Bölgemizde en önemli akarsu kaynağı Burdur ili sınırları içerisinde olan, Söğüt’ten doğup gelen, Karanlık İçi Kanyonu’ndan geçip Patara’dan denize ulaşan ve neredeyse Akdağlar’ın üç kısmını saran Eşen Çayı’dır. Bu su kaynağını Akdağ’ın üst kotlarındaki karlar besliyor, doğal olmayan yapısal barajlar değil! Bizim asıl barajımız bu dağların üzerindeki karlardır. Akdağlar üzerine yeteri kadar kar düşmezse ve düşen karı koruyamazsak su potansiyelimiz düşük olur.
Eşen Çayı üzerine yapılmak istenen 16 tane HES barajı var. Akdağlar’ı üç koldan saran Eşen Çayı’nı ve ona bağlı kollara baraj yapılırsa ve buharlaşma nedeniyle ılıman bir iklim oluşursa, Akdağlar’a nasıl kar yağacak ve üzerindeki karları nasıl tutacağız? Bunu Eren Dağındaki kayak merkezinde yaşıyoruz: İlk yıllar bu bölge kar tutuyordu ama ne zaman ki Seki bölgesine baraj yapıldı, Eren Dağı kar tutmamaya başladı. Sonuçta kayak pisti bozuldu, binalar zarar gördü şimdi kullanılmaz halde. Bizim dikkat etmemiz gereken en önemli konu; yağışın olmadığı Mayıs ve Kasım ayları arasındaki su ihtiyacımız için karın yavaş yavaş eriyerek yeraltı su kaynaklarımızı beslemesidir. Su kaynaklarından çıkan sular içme ve kullanma ihtiyacımızı, tarımsal sulama ihtiyacını, hayvanların, ağaç ve bitkilerin ihtiyacını karşılıyor. Akdağlardaki karlar bu tarafta Fethiye’yi diğer tarafta da Antalya’nın Elmalı bölgesini besliyor. İşte bu barajlar yapılırsa Akdağlar’da beklediğimiz ve ihtiyacımız olan kar olmaz.
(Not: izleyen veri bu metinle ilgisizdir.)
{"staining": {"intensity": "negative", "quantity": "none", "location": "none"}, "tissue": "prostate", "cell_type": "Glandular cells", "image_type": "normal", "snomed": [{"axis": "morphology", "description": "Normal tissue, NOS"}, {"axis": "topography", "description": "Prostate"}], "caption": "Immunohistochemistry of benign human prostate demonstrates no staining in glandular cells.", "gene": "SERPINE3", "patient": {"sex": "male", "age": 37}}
O zaman yaz aylarında ihtiyacımız olan su, bu barajlara da gelmeyecek. Yukarıda kar yoksa su yok olacak yaşam da yok olacak. İçme suyumuz, tarım ve hayvancılık olmayacak…”
Fethiye Kent Konseyi Yürütme Kurulu Üyesi, Ziraat Mühendisi Serdar ADAKALE, Söğütlü’de yaşanan olaylar ve kuraklık tehlikesi ekseninde su kaynaklarının kullanımına ilişkin görüşlerini şöyle açıkladı:
“…
“Bu yıl Fethiye Söğütlü Mahallesi’nde yaşanan su paylaşım sorunu, ülkemizde ve özellikle bölgemizde daha yoğun yaşanan kuraklığın etkisinin nasıl bir boyuta geldiğinin örneğidir. Kuraklık, yağışların kaydedilen normal seviyelerinin önemli ölçüde altına düşmesi sonucu, arazi ve su kaynaklarının olumsuz etkilenmesine ve hidrolojik dengenin bozulmasına sebep olan doğal olay olarak tanımlanabilir. Küresel iklim değişikliğinin sonucu olarak dünyanın birçok bölgesinde artan sıcaklıklar ve azalan yağışlar, kuraklık olaylarının sıklığını ve ciddiyetini artırsa da kuraklığın tek sebebi iklim değişikliği değildir.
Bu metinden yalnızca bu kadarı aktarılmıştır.